> [Fragmento]

Nunca me había pasado con los portalitos de Belén. Hasta el otro día.
Uno ya sabe que esto del capillismo es una fricada como cualquier otra. Lo mismo el que es fan de El señor de los Anillos quisiera estar irrumpiendo en Mordor día sí día también, o al fan de Star Wars (treinta años este año, ya lo celebraremos espero que sin estridencias) le gustaría tomar la Estrella de la Muerte (la primera) cada fin de semana, hay gente que muere con la iconografía religiosa y disfruta como críos montando portales de Belén, cargando pasos en Semana Santa y, si es posible y como parece estar poniéndose de moda, mezclando ambas tendencias.

> [Consigna]
Responde, por favor, a estas preguntas sobre el fragmento:
(a) ¿Con qué dice el fragmento que nunca había pasado esto hasta el otro día?
(b) ¿Qué es el capillismo, según el fragmento?
(c) ¿Cuántos años cumple Star Wars este año, según el fragmento?
Los datos no intervienen en nada de esto.

> [Datos]
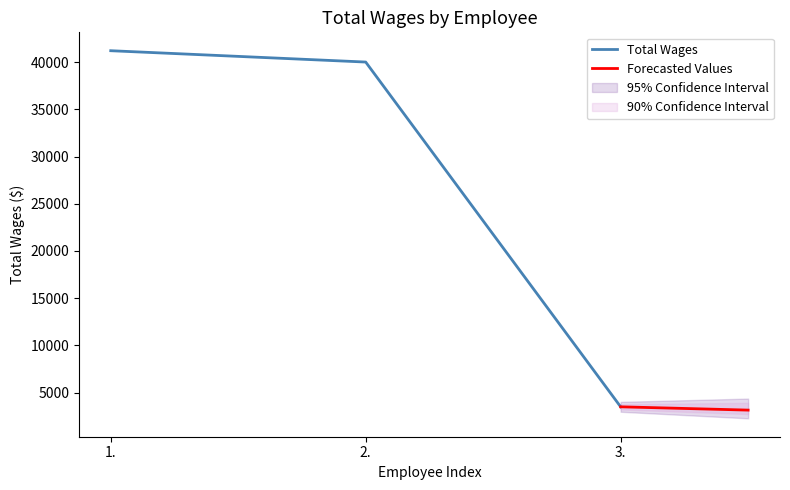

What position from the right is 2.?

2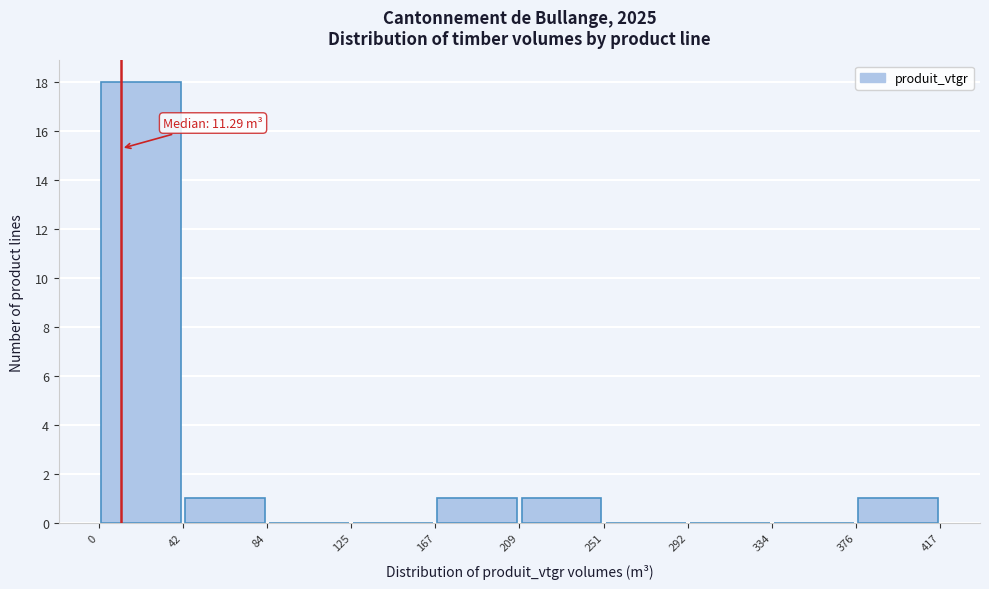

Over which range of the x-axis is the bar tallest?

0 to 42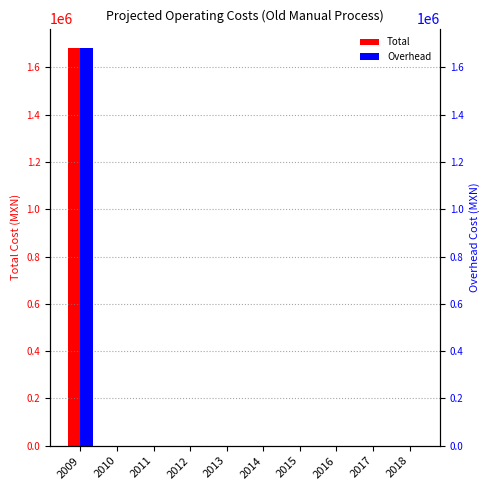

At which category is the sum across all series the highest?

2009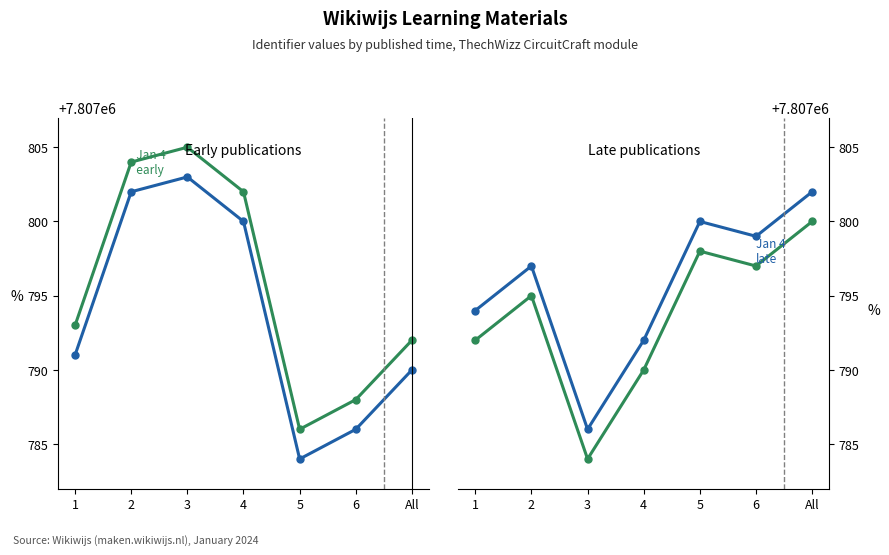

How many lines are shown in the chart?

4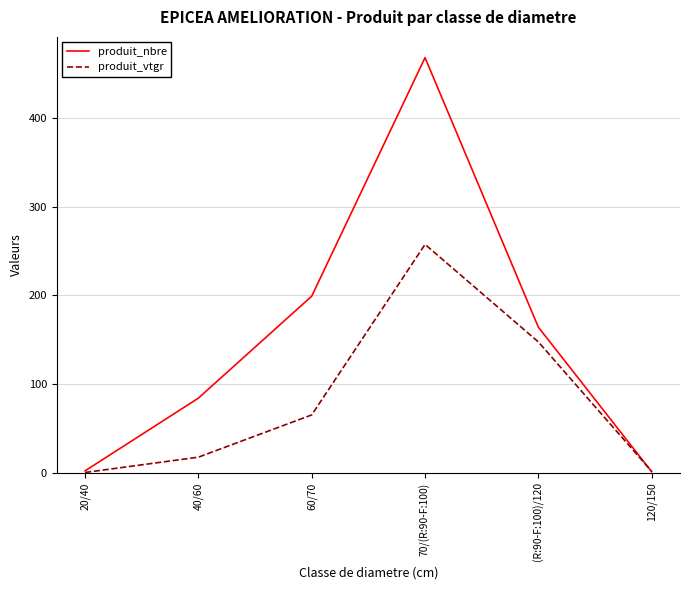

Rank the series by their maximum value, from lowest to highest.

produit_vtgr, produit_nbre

> [Respuesta]
(a) Con los portalitos de Belén.
(b) Una fricada como cualquier otra.
(c) Treinta años.